EXERCISE MATERIAL ->
******

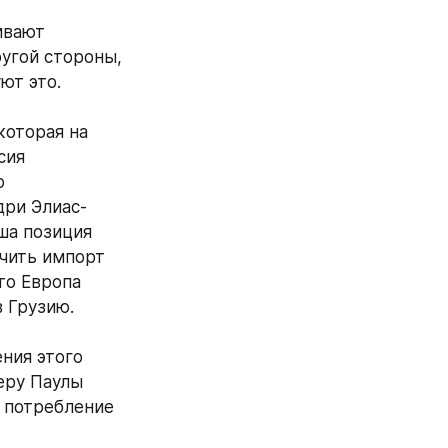
вают 
угой стороны, 
ют это. 
оторая на 
ия 
 
дри Элиас-
а позиция 
чить импорт 
то Европа 
 Грузию. 
ния этого 
ру Паулы 
 потребление 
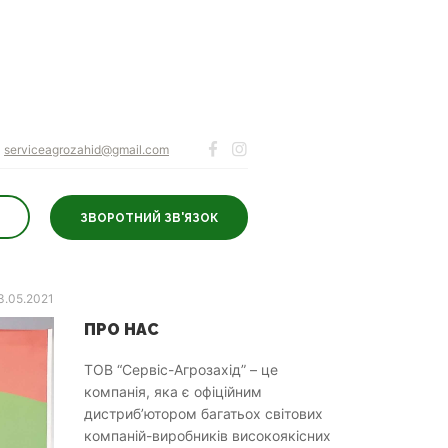
serviceagrozahid@gmail.com
ЗВОРОТНИЙ ЗВ'ЯЗОК
3.05.2021
ПРО НАС
ТОВ “Сервіс-Агрозахід” – це
компанія, яка є офіційним
дистриб’ютором багатьох світових
компаній-виробників високоякісних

******

WRITTEN TASK ->
With the pictures omitted, reproduce the data above exactly.

WORKED SOLUTION ->
вают 
угой стороны, 
ют это. 
оторая на 
ия 
 
дри Элиас-
а позиция 
чить импорт 
то Европа 
 Грузию. 
ния этого 
ру Паулы 
 потребление 
serviceagrozahid@gmail.com
ЗВОРОТНИЙ ЗВ'ЯЗОК
3.05.2021
ПРО НАС
ТОВ “Сервіс-Агрозахід” – це
компанія, яка є офіційним
дистриб’ютором багатьох світових
компаній-виробників високоякісних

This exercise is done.